Angry about the girls and her parents, she almost blew by him. She knew he had a crush on her, after all, she was pretty good looking, why shouldn’t he? So she stopped. “Andy.”
He blushed. “Uh, you going to a party or anything?”
“Nah,” she stuck her hands in the pockets and shot out her left hip. “Too lame.”
“Yeah,” he stuttered. “Lame.” His eyes darted around the now bare hallway; all of the posters and announcement sheets had already been removed by the janitors. “You going to college in the fall?”
Jennie stood up. “No.” She swallowed. “Couldn’t decide where to go.”
“Oh,” his face fell. “I got accepted to Ridgeway. Maybe get a degree in electrical engineering.”
“I heard Ridgeway’s good.” Jennie was glad for him but it ticked her off that she would be staying in this dead end town, working for crap wages and tips.
His face brightened. “Maybe you can go to the Community College. It would give you the basics while you figure out where you want to go.”
Jennie dug her fingernails into her palms. “Maybe. Look, I gotta go home and get ready for work.”
“Sure, Jennie. See ya.”
She moved past him to the door. “Yeah, see ya.”
She fumed all the way home. Community College, wh’s gonna pay for that? Not her. Not unless she got a better job. When she came in the front door her parents were in their recliners, beers in hand and cans on the floor watching a movie they’d seen a million times.

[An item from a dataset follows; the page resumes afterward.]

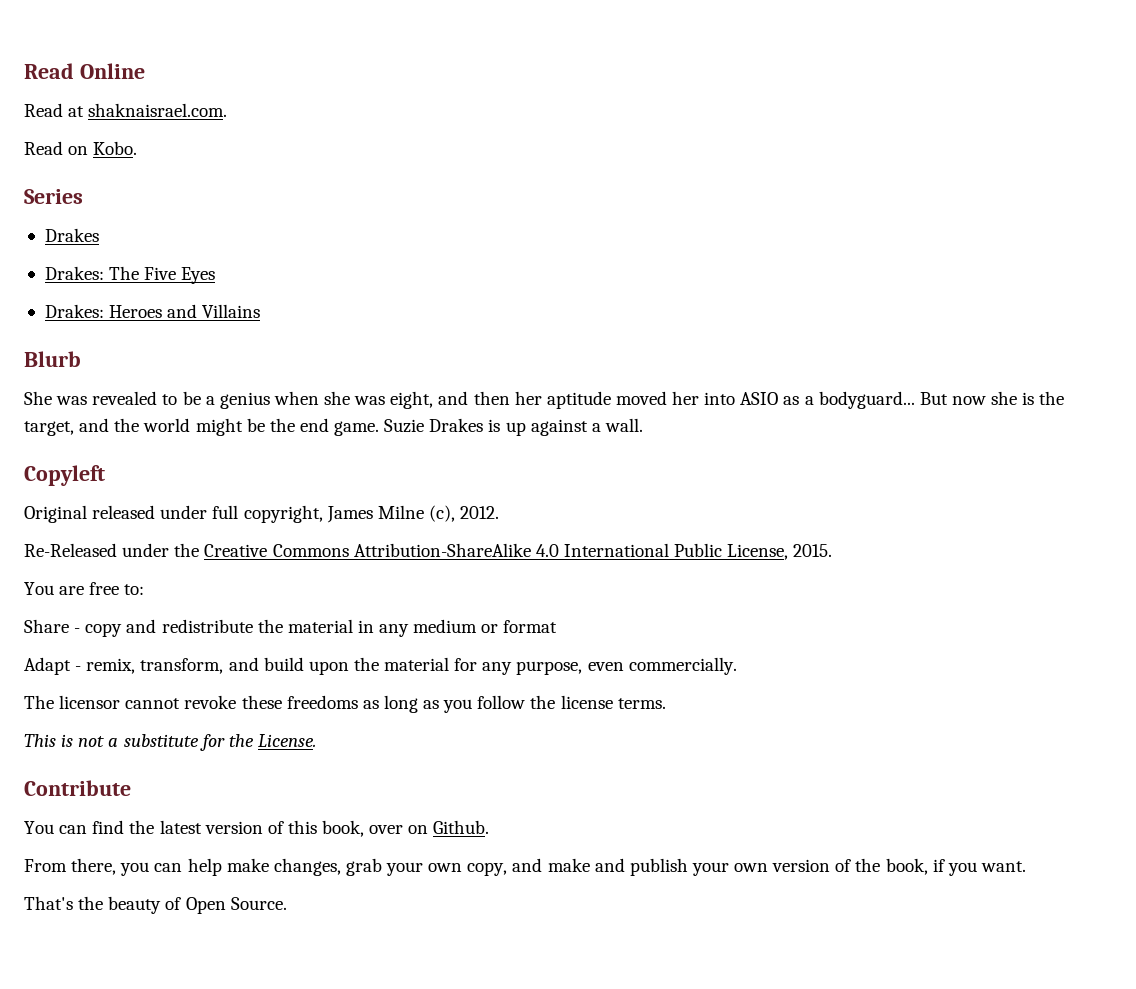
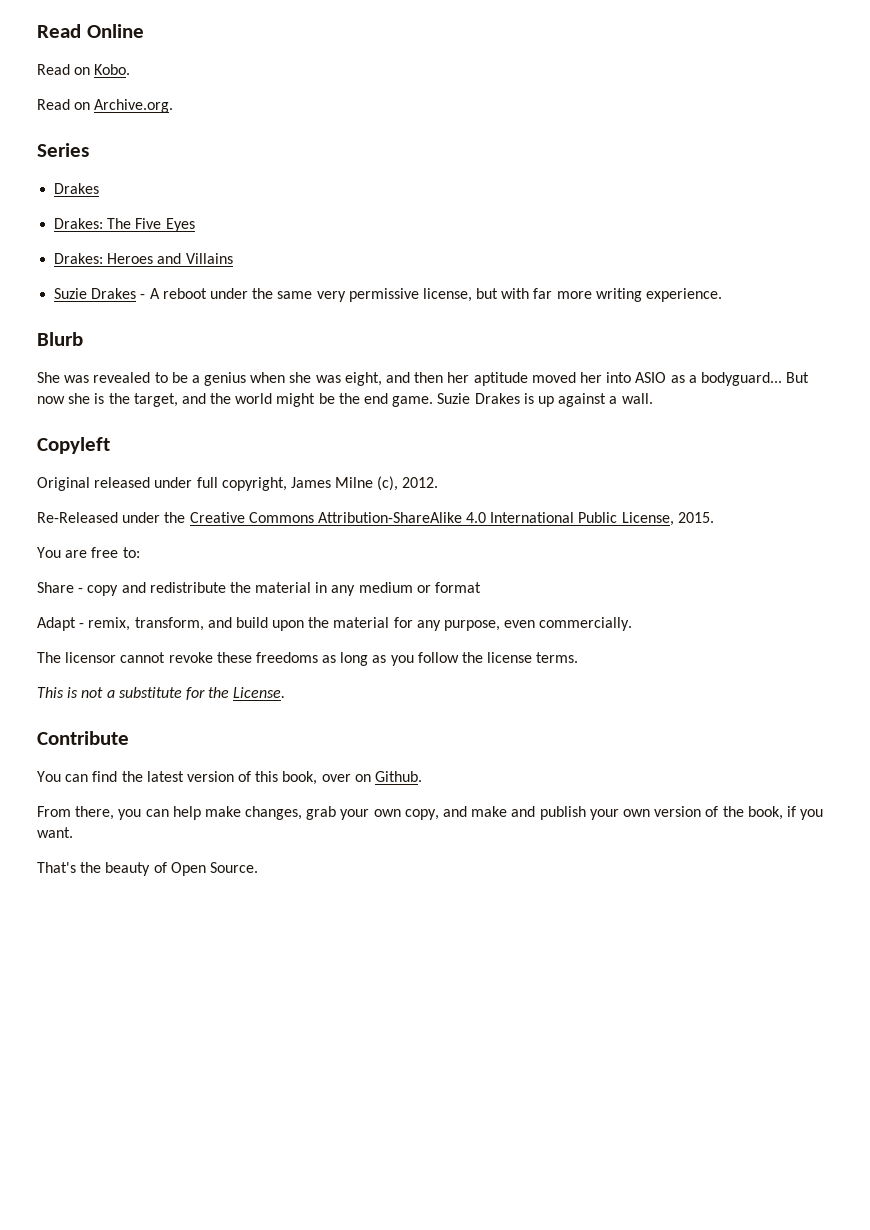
[68,103,228,117] [24,141,138,155] at shaknaisrael.com. // Read on Kobo. -> [74,64,131,75] [37,99,174,113] on Kobo. // Read on Archive.org.
(261, 311) none -> [54,288,723,302] // Suzie Drakes - A reboot under the same very permissive license, but with far more writing experience.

Her father called out. “So, you’re graduated?”
“Yeah.” She inched toward the stairs to go to her bedroom.
“Don’t go thinkin’ you’re better’n us. You’re still a stupid twit who’ll never amount to shit.”
She raced up the stairs. Oh, yeah? Andy’s comment about the Community College leapt to mind. I’ll see about that. She threw on her diner uniform and left the house. She had just enough time to run over to the college before work.